- _Exercise directions_: In the material below, find the line with "28: (612, 221, 7.79)" and the line with "55: (573, 99, 118.25)", then output those two lines and every line between them, exactly.
━━━━━ Records to use ━━━━━
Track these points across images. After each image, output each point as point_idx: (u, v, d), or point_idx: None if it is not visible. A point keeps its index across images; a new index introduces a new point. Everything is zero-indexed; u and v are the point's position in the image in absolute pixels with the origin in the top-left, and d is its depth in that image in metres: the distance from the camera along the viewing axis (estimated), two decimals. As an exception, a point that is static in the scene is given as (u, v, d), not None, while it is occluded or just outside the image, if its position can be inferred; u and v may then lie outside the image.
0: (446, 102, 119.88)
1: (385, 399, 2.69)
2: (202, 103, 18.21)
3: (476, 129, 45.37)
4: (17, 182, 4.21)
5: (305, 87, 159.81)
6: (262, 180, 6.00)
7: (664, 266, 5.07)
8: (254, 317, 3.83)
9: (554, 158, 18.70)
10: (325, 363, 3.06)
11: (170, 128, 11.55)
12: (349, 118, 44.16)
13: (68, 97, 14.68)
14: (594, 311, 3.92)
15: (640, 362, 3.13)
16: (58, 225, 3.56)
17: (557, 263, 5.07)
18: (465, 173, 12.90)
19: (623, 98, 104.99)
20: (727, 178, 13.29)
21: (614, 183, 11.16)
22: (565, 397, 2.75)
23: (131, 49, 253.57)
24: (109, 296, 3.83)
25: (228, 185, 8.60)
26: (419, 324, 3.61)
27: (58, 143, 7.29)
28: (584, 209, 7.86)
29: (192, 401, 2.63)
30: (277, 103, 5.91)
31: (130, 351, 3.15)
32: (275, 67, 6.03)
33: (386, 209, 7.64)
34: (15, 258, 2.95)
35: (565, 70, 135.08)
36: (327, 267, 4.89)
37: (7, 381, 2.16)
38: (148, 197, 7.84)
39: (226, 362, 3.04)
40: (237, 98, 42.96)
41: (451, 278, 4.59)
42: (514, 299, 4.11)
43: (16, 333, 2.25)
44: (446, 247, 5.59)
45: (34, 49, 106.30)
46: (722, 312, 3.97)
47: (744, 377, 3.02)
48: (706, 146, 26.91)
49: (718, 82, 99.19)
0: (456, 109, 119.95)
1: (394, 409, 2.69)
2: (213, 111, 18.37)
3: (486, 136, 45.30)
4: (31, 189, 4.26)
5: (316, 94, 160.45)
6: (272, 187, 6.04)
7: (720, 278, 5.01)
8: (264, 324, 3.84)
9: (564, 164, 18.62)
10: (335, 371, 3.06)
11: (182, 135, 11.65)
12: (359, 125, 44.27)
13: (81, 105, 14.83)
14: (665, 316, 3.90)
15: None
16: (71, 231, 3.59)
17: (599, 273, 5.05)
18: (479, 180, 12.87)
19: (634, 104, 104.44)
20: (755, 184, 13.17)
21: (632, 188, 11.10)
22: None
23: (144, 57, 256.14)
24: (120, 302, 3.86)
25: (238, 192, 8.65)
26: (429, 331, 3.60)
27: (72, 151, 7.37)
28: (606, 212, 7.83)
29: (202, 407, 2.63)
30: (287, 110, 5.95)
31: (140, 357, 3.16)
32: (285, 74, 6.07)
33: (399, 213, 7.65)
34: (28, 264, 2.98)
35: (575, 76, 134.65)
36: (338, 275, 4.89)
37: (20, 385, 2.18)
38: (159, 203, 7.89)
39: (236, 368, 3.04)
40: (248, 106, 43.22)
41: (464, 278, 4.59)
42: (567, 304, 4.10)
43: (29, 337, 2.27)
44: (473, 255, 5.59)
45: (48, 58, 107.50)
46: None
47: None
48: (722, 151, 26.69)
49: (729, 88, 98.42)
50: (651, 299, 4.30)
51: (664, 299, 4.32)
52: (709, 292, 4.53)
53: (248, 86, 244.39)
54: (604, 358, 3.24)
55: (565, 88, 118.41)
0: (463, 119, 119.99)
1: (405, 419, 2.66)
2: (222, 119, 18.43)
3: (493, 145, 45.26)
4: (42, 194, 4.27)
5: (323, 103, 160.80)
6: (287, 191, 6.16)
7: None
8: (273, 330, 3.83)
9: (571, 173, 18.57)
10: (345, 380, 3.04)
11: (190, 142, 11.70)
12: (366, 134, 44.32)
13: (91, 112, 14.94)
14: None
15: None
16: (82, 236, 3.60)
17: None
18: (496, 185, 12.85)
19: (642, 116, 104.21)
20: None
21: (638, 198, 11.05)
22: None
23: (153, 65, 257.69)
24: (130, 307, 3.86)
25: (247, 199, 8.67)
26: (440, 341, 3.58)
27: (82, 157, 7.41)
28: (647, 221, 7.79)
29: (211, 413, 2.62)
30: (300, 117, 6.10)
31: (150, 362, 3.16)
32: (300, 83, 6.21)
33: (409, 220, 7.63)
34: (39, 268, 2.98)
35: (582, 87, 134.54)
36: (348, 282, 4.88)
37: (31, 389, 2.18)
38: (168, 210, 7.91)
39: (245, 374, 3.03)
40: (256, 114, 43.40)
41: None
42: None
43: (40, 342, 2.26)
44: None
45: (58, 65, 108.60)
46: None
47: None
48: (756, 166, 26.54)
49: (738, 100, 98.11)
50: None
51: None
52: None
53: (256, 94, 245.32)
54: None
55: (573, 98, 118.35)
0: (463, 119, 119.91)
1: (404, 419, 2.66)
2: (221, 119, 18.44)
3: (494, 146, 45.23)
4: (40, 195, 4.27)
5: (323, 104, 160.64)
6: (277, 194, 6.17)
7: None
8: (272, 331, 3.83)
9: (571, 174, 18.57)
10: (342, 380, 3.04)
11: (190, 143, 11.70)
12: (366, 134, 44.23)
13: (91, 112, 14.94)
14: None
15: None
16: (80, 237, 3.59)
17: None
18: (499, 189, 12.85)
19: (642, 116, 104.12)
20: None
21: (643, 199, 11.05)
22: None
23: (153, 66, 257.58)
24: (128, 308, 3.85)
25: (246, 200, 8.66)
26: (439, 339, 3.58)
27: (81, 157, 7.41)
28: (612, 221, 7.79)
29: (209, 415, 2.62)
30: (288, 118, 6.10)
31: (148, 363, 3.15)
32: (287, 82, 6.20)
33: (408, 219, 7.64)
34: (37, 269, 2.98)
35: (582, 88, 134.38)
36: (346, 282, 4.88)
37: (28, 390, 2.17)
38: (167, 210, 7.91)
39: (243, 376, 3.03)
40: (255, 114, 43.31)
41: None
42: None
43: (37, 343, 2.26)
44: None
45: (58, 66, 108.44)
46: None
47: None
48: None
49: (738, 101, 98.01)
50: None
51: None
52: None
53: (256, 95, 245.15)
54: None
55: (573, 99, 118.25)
━━━━━
━━━━━ Records to use ━━━━━
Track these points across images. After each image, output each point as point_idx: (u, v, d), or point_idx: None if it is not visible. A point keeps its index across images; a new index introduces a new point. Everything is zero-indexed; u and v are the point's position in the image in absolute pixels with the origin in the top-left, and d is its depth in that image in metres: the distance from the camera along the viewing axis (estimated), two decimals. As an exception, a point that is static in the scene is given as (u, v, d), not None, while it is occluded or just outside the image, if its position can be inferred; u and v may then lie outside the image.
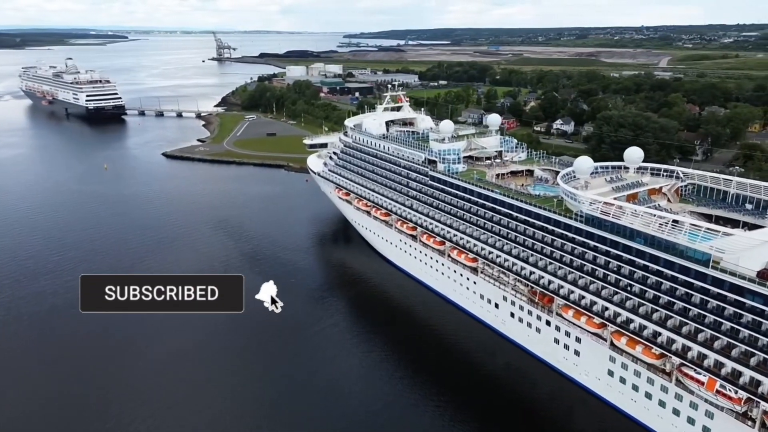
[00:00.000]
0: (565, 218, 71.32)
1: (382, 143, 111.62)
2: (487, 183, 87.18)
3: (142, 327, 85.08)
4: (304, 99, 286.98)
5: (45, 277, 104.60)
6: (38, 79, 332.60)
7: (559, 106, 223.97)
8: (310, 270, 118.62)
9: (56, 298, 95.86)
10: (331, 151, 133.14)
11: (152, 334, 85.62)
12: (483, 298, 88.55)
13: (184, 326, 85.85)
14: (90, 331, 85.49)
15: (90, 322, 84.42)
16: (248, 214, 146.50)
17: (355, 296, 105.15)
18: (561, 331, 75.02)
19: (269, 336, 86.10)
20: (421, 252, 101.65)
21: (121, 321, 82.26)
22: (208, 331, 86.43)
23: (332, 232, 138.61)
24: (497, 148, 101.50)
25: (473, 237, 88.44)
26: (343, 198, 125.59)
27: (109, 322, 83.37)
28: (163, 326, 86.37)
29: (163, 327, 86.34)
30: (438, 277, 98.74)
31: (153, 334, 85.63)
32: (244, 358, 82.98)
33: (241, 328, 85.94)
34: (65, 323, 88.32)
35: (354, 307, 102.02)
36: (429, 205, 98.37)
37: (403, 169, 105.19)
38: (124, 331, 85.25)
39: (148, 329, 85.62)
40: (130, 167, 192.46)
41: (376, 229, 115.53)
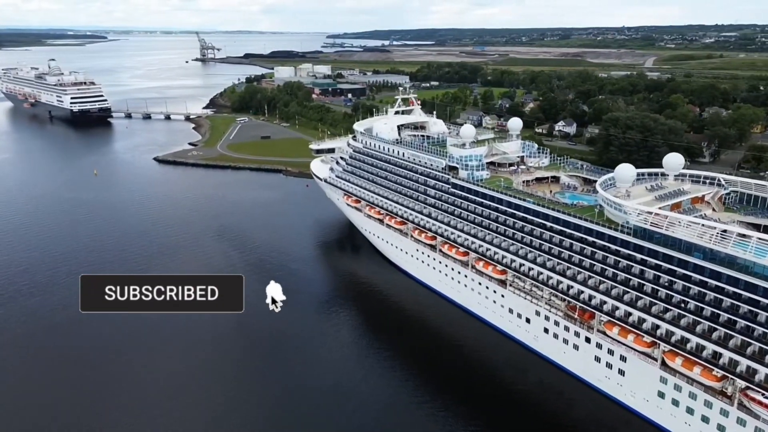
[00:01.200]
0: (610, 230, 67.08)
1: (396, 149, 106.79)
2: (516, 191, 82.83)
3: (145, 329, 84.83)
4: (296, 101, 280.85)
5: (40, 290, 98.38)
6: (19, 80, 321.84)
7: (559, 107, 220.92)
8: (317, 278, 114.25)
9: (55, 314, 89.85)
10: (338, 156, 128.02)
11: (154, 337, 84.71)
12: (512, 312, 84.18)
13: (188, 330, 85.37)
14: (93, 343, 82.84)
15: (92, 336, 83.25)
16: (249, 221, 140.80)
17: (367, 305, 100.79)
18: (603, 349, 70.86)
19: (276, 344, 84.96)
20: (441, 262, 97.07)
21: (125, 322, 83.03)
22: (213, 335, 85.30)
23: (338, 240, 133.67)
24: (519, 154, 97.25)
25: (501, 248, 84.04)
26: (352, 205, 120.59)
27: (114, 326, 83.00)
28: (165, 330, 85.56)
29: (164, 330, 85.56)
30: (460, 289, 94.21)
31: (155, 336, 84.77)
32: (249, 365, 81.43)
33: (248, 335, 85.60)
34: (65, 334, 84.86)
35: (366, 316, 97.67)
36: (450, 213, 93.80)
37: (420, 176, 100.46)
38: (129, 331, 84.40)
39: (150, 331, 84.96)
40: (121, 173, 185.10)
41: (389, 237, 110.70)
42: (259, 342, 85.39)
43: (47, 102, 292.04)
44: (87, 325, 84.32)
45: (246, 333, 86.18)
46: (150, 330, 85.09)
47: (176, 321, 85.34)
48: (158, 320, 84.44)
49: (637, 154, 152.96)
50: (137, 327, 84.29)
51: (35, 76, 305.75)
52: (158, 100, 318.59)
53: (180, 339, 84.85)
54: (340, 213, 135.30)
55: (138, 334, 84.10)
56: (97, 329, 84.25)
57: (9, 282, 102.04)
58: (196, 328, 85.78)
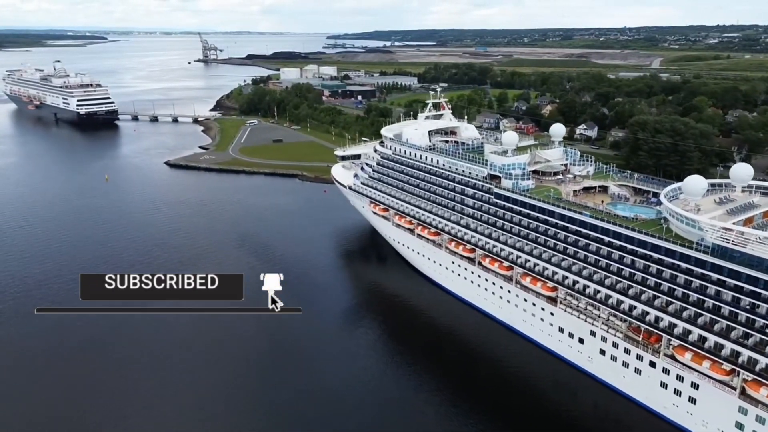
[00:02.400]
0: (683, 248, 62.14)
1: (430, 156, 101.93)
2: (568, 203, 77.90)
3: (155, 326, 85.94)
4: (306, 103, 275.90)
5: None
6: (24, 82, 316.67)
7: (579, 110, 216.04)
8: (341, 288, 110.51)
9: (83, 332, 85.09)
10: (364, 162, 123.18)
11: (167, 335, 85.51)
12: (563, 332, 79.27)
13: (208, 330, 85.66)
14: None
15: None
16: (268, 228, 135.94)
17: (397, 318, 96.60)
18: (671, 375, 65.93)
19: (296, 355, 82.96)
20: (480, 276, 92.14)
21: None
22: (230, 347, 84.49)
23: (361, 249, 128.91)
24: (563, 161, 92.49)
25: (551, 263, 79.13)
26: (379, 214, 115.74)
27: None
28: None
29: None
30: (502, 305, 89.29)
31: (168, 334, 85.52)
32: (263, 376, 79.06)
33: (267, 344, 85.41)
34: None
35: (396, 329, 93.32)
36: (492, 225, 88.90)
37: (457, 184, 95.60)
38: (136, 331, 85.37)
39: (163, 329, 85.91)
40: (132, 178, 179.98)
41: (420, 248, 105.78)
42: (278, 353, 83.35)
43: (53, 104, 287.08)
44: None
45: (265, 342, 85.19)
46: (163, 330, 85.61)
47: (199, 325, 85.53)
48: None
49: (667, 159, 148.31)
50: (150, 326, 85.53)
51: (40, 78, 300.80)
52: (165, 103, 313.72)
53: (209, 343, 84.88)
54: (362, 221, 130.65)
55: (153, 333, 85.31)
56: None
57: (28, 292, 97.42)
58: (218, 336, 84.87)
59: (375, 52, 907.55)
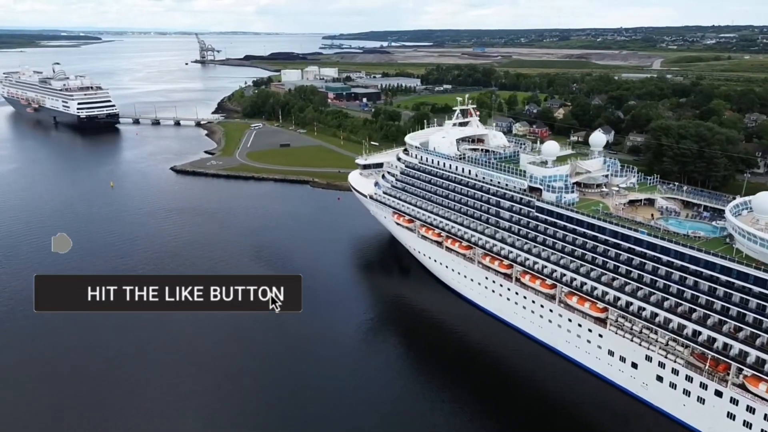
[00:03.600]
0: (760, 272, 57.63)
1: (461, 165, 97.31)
━━━━━
━━━━━ Records to use ━━━━━
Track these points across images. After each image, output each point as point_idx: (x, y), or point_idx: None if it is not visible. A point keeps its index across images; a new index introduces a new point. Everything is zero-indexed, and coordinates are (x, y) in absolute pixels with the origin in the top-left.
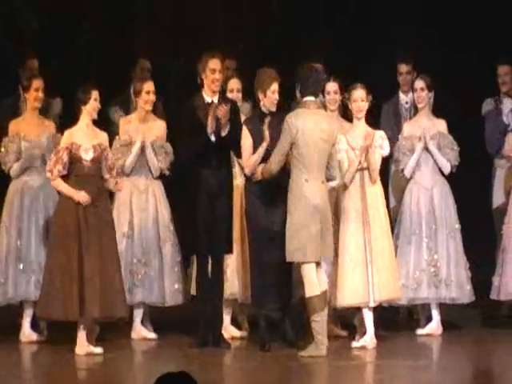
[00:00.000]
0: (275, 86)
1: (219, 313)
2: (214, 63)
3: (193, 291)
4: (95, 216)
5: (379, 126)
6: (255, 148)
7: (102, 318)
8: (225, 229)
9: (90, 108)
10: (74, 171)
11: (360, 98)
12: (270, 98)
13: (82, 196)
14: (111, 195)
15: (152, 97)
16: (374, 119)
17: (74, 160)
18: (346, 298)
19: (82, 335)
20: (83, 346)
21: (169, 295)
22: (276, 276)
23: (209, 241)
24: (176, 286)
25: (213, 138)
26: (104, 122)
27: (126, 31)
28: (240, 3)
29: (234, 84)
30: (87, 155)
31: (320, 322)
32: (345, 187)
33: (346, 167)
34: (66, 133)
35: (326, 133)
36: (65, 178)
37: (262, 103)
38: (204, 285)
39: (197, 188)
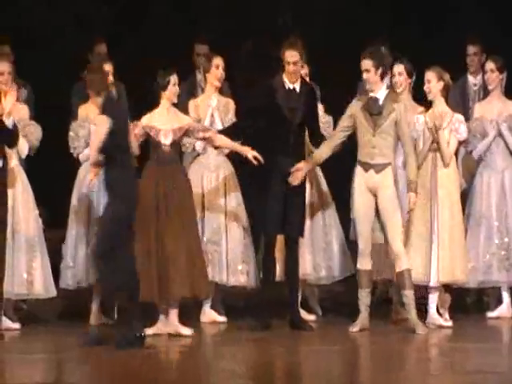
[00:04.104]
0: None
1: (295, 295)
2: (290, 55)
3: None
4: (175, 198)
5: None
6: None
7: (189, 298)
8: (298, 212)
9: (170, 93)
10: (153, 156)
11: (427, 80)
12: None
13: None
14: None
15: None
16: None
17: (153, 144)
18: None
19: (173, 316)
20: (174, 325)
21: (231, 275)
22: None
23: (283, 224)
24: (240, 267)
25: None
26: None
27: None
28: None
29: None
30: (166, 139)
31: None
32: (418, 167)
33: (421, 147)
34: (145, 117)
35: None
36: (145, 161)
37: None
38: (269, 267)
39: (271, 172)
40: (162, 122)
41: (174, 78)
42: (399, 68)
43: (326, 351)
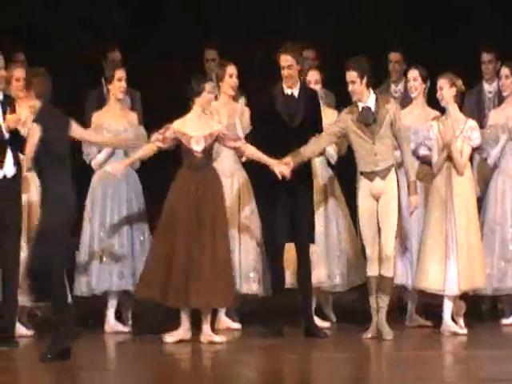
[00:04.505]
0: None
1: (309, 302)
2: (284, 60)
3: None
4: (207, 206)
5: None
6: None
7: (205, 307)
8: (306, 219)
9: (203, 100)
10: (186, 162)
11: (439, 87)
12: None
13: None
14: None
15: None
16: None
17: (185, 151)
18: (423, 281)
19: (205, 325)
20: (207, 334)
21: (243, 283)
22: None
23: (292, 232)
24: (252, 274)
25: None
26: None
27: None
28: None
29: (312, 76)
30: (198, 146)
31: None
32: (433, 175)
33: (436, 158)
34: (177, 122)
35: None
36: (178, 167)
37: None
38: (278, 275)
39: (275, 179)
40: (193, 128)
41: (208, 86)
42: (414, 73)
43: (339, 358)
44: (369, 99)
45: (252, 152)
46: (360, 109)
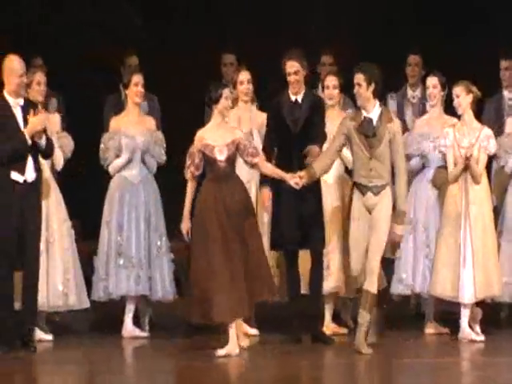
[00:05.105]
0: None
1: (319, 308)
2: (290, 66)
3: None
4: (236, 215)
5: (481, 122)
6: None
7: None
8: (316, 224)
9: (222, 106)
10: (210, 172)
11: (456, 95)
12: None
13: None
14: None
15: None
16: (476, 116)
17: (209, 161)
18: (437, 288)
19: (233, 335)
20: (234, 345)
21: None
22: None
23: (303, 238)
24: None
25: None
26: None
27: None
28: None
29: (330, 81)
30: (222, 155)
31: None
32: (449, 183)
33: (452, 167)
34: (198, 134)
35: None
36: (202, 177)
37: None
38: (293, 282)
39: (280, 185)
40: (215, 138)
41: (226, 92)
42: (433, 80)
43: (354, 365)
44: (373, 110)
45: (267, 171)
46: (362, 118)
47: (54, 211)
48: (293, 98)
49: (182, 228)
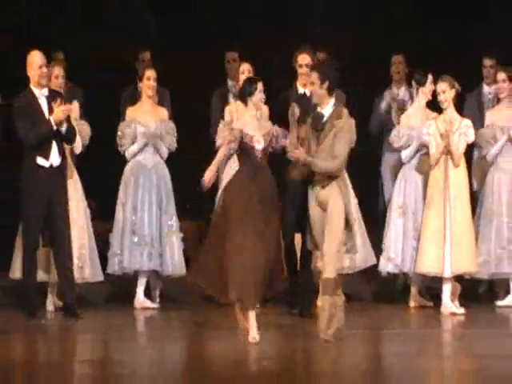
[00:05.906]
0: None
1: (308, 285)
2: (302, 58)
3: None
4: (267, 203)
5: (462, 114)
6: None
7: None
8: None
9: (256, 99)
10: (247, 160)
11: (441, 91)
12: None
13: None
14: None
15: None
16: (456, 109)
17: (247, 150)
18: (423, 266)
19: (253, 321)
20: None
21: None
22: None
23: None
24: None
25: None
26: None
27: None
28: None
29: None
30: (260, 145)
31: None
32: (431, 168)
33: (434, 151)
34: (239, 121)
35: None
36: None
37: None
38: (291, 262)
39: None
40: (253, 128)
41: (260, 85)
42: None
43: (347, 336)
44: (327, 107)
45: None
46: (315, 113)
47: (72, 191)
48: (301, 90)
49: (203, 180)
━━━━━
- _Task result_:
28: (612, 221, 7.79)
29: (209, 415, 2.62)
30: (288, 118, 6.10)
31: (148, 363, 3.15)
32: (287, 82, 6.20)
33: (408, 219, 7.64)
34: (37, 269, 2.98)
35: (582, 88, 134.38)
36: (346, 282, 4.88)
37: (28, 390, 2.17)
38: (167, 210, 7.91)
39: (243, 376, 3.03)
40: (255, 114, 43.31)
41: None
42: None
43: (37, 343, 2.26)
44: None
45: (58, 66, 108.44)
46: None
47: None
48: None
49: (738, 101, 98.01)
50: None
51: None
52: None
53: (256, 95, 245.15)
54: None
55: (573, 99, 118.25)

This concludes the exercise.